A mudança fez a pasta recuperar 52,39% de todos os débitos enviados a inadimplentes em 2016. Em valores, significa que, dos R$ 3,7 bilhões de dívidas reclamadas no ano passado, R$ 1,9 bilhão foi quitado.

De acordo com a subsecretária da Receita do DF, Márcia Robalinho, a efetividade de mais da metade das dívidas pagas é resultado de uma política de aproximar o Fisco do contribuinte.

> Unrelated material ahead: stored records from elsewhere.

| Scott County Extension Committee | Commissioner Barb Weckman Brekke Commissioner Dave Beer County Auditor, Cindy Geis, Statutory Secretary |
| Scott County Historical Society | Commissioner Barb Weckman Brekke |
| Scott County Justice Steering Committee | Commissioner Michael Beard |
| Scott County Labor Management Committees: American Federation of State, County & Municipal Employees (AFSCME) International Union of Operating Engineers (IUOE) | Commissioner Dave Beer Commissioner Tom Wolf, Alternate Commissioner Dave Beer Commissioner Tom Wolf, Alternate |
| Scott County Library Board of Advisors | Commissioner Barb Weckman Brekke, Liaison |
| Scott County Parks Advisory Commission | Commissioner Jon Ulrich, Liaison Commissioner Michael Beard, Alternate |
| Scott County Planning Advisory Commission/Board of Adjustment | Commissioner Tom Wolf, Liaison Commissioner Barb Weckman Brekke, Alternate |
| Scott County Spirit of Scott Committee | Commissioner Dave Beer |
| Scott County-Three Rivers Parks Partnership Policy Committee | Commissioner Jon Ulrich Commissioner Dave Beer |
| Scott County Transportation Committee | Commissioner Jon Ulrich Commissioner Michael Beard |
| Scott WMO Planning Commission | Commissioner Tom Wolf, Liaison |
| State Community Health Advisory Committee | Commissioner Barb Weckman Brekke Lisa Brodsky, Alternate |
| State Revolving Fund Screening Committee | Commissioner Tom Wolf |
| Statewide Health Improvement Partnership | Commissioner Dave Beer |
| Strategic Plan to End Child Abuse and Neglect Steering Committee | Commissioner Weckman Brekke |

“Nosso sistema atual permite uma interação muito maior com o contribuinte e dá a oportunidade de ele resolver espontaneamente seus problemas”, destaca.

Relacionamento do governo com o contribuinte

Uma das ações implementadas na pasta foi estreitar os canais de comunicação com os cidadãos que têm débitos tributários com o governo.

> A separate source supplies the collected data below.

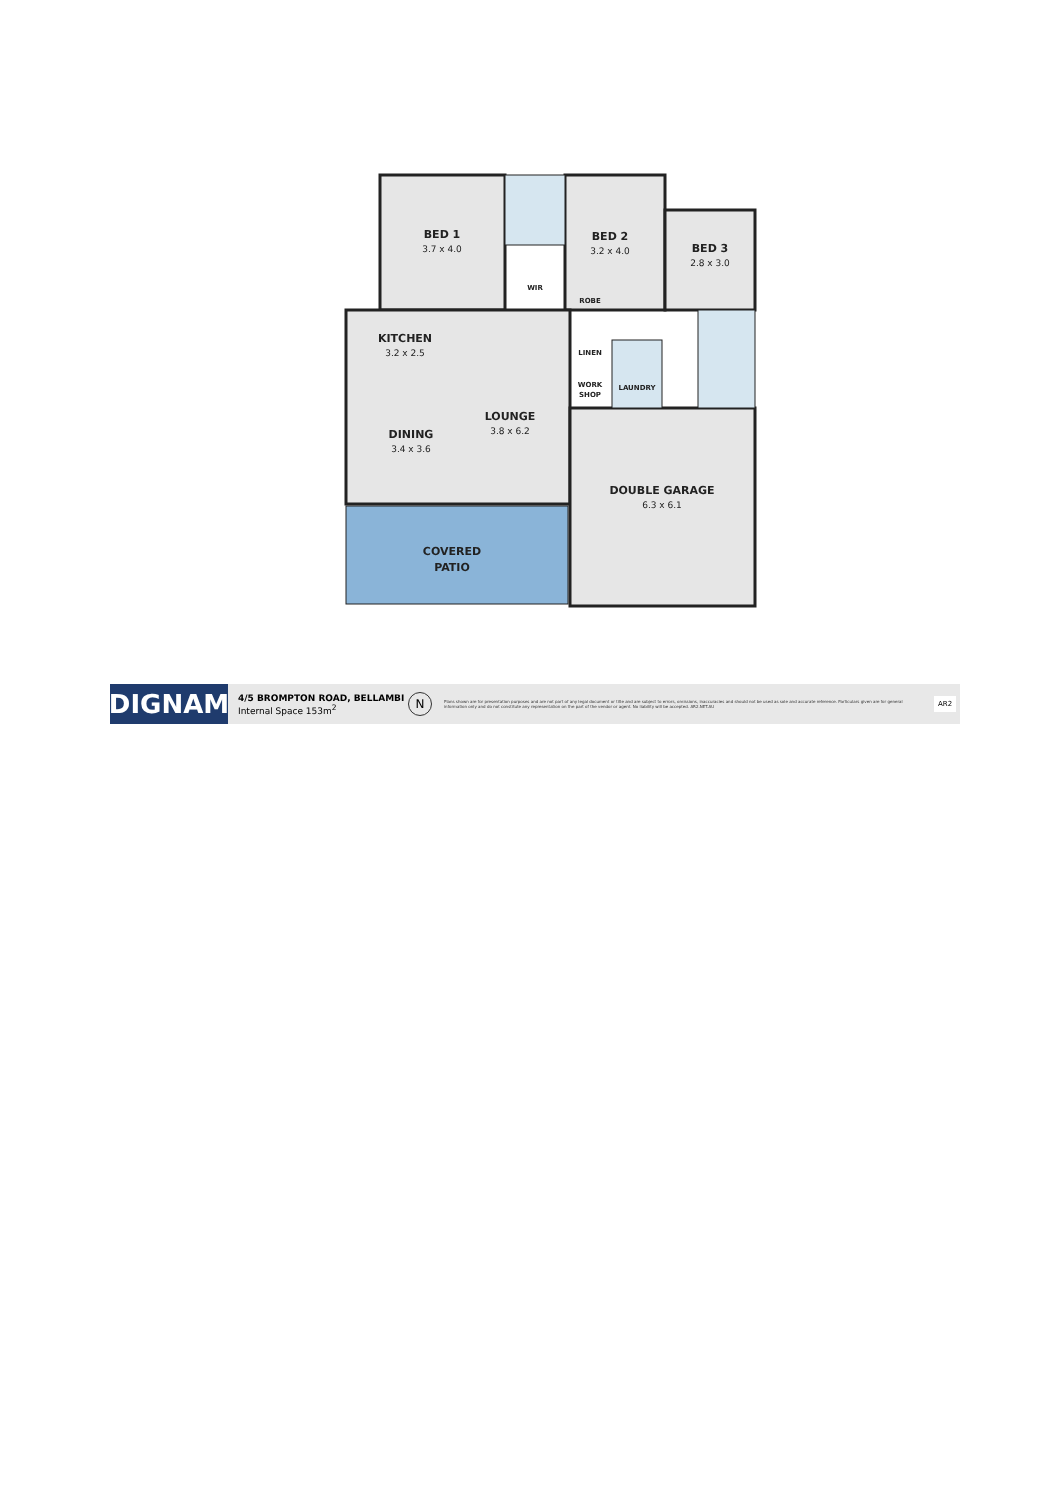BED 1
BED 2
BED 3
KITCHEN
LOUNGE
DINING
DOUBLE GARAGE
COVERED
PATIO
WIR
ROBE
LINEN
WORK
SHOP
LAUNDRY
3.7 x 4.0
3.2 x 4.0
2.8 x 3.0
3.2 x 2.5
3.8 x 6.2
3.4 x 3.6
6.3 x 6.1
DIGNAM
4/5 BROMPTON ROAD, BELLAMBI
Internal Space 153m<sup>2</sup>
N
Plans shown are for presentation purposes and are not part of any legal document or title and are subject to errors, omissions, inaccuracies and should not be used as sole and accurate reference. Particulars given are for general information only and do not constitute any representation on the part of the vendor or agent. No liability will be accepted. AR2.NET.AU
AR2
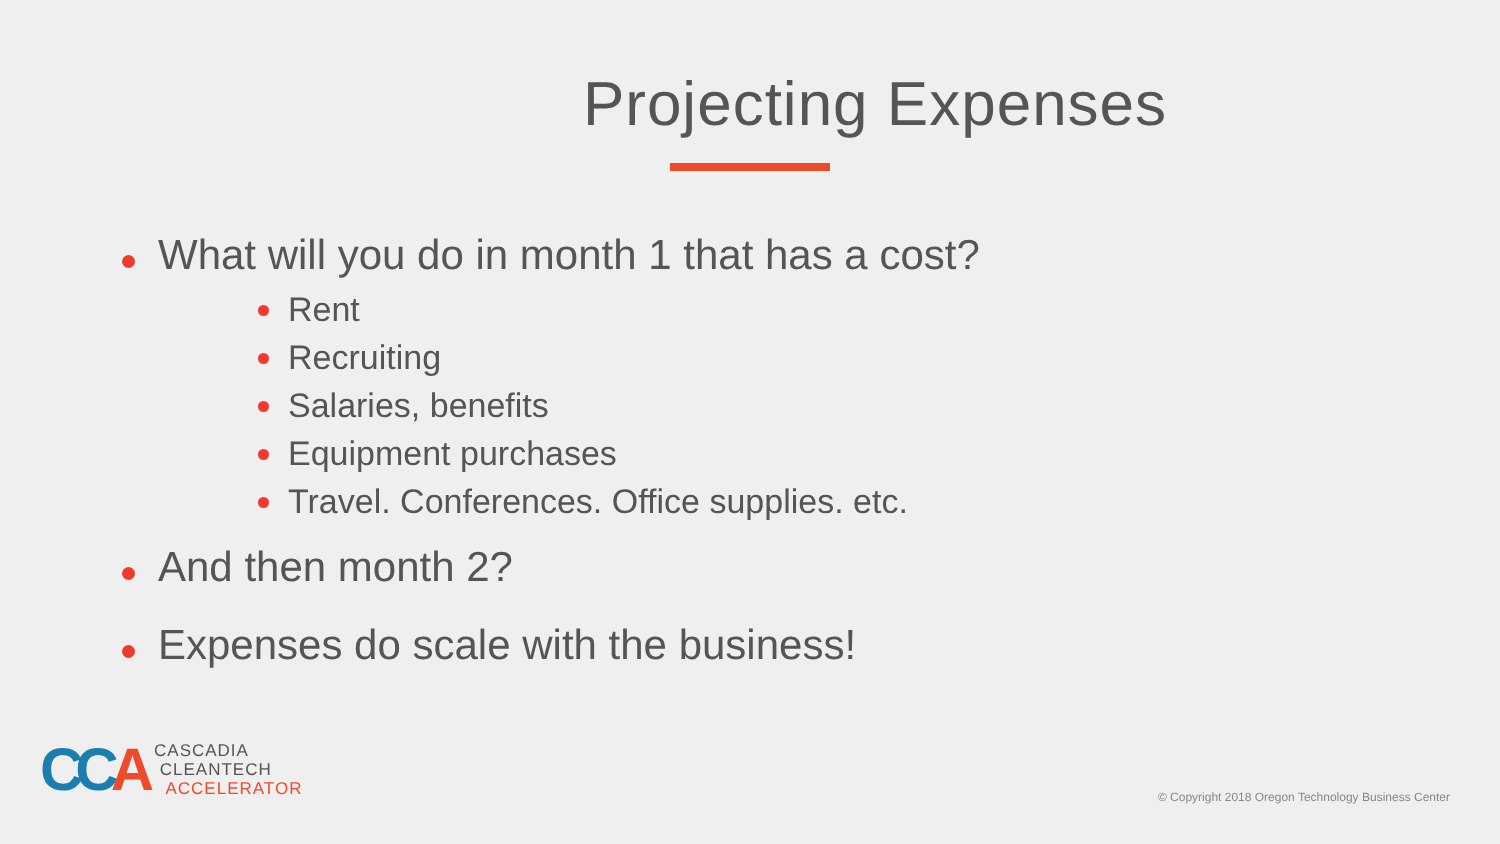Projecting Expenses
What will you do in month 1 that has a cost?
Rent
Recruiting
Salaries, benefits
Equipment purchases
Travel. Conferences. Office supplies. etc.
And then month 2?
Expenses do scale with the business!
CCA
CASCADIA
CLEANTECH
ACCELERATOR
© Copyright 2018 Oregon Technology Business Center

Antes, o procedimento consistia em emitir um auto de infração e aguardar o pagamento. Não era raro o processo parar na Justiça e demorava anos para ter uma definição.

Agora, os servidores da pasta entram em contato por telefone ou e-mail. “O auto de infração não pode ser visto como fim, mas como meio. Antigamente, o procedimento era identificar o débito e multar, mas isso mudou: primeiro damos a oportunidade para o contribuinte se ajustar e tirar suas dúvidas”, ressalta Márcia.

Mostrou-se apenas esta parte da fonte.